Nov 12, 2020 | Salt Sense

What Is a Healthy Salt Intake?

Salt is essential to a healthy diet, providing the necessary sodium required for a number of bodily functions. However, the question of how much salt is a healthy amount for people to consume through their diet has long been debated amongst the scientific community.

As scientists have continued to carry out research into this all important question, it has become clear that the issue of what constitutes a heathy salt intake is less clear cut than may have previously been believed.

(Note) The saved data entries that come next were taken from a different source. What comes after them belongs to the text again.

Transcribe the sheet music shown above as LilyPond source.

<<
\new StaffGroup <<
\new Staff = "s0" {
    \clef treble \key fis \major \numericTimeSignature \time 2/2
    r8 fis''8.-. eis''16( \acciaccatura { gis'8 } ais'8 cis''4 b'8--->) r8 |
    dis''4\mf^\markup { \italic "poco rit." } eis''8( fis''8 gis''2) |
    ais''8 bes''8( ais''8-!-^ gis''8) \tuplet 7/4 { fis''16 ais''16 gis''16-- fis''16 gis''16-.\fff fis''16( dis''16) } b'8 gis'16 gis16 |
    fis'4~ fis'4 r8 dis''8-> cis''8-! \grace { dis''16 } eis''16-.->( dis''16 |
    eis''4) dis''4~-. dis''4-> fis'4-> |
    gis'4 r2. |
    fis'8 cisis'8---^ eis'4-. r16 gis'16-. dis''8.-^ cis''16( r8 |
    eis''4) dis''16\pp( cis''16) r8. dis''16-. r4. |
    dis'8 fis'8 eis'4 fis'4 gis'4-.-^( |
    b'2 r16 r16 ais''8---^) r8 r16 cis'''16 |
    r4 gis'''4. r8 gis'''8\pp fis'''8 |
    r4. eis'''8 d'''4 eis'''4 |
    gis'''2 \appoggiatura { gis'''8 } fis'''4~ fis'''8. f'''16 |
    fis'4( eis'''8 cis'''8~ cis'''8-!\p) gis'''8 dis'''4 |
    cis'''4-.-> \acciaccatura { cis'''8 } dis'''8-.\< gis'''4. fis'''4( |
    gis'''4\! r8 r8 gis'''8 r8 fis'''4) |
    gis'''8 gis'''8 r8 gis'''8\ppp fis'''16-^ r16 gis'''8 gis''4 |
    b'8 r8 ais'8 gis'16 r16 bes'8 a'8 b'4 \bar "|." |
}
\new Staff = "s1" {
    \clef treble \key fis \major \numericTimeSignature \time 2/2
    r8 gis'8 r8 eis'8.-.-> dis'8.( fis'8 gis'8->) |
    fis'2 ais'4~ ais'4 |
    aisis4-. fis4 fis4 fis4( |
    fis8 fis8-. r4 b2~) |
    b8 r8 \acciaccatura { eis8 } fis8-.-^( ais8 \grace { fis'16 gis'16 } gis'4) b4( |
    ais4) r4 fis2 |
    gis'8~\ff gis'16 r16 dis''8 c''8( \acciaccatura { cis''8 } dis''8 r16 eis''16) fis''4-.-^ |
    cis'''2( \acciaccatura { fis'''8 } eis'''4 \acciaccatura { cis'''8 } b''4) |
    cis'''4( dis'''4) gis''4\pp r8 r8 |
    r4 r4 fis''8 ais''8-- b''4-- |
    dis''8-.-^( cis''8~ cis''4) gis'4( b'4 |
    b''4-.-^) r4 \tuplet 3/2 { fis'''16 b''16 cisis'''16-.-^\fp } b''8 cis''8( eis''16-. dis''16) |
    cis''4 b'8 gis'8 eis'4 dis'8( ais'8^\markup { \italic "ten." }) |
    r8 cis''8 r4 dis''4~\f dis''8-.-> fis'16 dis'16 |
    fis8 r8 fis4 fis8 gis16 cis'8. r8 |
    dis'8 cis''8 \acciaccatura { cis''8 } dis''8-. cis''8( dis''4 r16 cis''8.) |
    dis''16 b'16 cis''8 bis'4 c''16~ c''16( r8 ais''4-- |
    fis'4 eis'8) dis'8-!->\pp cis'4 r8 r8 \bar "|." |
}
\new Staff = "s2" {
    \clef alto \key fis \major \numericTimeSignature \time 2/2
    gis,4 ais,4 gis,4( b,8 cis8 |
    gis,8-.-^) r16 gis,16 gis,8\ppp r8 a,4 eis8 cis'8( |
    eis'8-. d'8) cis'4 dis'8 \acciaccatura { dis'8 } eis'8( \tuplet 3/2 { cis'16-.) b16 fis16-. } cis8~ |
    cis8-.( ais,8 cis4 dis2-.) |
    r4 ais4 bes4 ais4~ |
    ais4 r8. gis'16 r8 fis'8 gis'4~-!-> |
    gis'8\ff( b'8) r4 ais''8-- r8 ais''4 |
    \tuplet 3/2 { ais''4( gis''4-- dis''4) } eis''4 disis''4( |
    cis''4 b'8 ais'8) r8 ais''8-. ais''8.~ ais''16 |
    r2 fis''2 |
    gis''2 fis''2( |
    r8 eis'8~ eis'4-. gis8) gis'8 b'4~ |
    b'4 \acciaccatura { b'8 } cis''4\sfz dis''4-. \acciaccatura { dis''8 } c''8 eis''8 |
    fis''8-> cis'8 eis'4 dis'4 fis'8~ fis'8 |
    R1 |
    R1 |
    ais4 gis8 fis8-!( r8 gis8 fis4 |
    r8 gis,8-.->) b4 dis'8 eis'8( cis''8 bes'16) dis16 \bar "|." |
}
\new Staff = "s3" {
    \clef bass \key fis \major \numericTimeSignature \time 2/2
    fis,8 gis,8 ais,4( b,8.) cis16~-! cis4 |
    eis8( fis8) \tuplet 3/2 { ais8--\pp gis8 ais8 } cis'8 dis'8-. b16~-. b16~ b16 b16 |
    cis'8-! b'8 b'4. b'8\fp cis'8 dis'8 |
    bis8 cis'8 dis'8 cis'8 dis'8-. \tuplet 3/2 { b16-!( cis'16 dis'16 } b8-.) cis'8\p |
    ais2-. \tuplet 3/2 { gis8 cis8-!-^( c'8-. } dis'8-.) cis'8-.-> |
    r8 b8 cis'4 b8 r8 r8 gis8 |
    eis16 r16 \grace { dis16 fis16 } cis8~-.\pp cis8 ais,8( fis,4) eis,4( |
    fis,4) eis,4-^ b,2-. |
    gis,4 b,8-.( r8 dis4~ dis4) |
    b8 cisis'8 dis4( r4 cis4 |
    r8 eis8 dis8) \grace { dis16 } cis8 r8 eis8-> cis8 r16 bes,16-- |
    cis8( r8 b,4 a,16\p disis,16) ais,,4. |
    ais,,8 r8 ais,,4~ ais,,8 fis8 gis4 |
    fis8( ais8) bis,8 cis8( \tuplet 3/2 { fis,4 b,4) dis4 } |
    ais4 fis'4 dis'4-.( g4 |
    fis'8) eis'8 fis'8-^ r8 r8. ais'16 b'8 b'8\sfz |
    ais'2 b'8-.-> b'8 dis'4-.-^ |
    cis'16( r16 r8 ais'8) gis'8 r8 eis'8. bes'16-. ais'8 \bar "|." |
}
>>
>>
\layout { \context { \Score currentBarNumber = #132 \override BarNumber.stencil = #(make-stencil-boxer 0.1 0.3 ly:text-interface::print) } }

One recent ongoing observational study, the findings of which were published in The Lancet in August 2018, looked at the diet of more than 95,000 participants in 18 countries.  The conclusions of this study included:

  • Whilst the World Health Organisation (WHO) recommend a daily intake of no more than 2g of sodium per day (equivalent to 5g of salt), the authors of this study highlighted the fact that no country has ever managed to reduce population intake to these levels.
  • In moderate amounts, lead author of the study – Professor Andrew Mente, asserts that sodium may have a beneficial role in cardiovascular health, but a potentially more harmful role when intake is very high or very low.
  • Mente has gone on to explain that our bodies need essential nutrients like sodium, but the question is how much.
  • It is only communities where average intake is more than 5g of sodium per day (equivalent to 12g of salt), that the authors support moderate reductions from very high levels.
  • In the communities with the lowest levels of sodium, an increased cardiovascular risk was found.
  • Co-author of the paper – Martin O’Donnell, asserted that there is no convincing evidence that people with moderate sodium intake need to reduce their sodium intake, for prevention of heart disease or stroke.
  • This study also measured potassium levels and found that those who consume more potassium, which is found in fruit, nuts and vegetables, as part of a balanced diet, decreased the occurrence of strokes and heart disease. However, the researchers in this particular study could not conclude whether there is a causal link between sodium and potassium levels or whether high potassium is merely a marker of a healthy diet.

Having examined data from more than 500 medical papers and studies about salt, Dr James DiNicolantonio, associate editor of the British Medical Journal’s Open Heart and author of ‘The Salt Fix: Why the Experts Got It All Wrong — and How Eating More Might Save Your Life’, suggests that there was never any sound scientific evidence to support the low salt idea for healthy adults; that is, those with normal blood pressure.

In another study, researchers at Boston University School of Medicine found that participants (who all started the study with normal blood pressure) consuming less than 2500mg of sodium a day over the next 16 years, actually had higher blood pressure readings than those who consumed more.

Dr. Lynn Moore, Associate Professor of Medicine at Boston University School of Medicine, explained that her research team saw no evidence that a diet lower in sodium had any long-term beneficial effects on blood pressure.  She also clarified that whilst some people are sensitive to salt and, as such, can benefit from lowering sodium intake, this only applies to a subset of people.

The evidence suggests that individuals respond to salt in different ways and, for the majority of people, it is vitally important to ensure that they are consuming enough salt as part of a balanced diet.

What is becoming increasingly clear is there is much scientific and medical debate taking place on what is a healthy salt intake.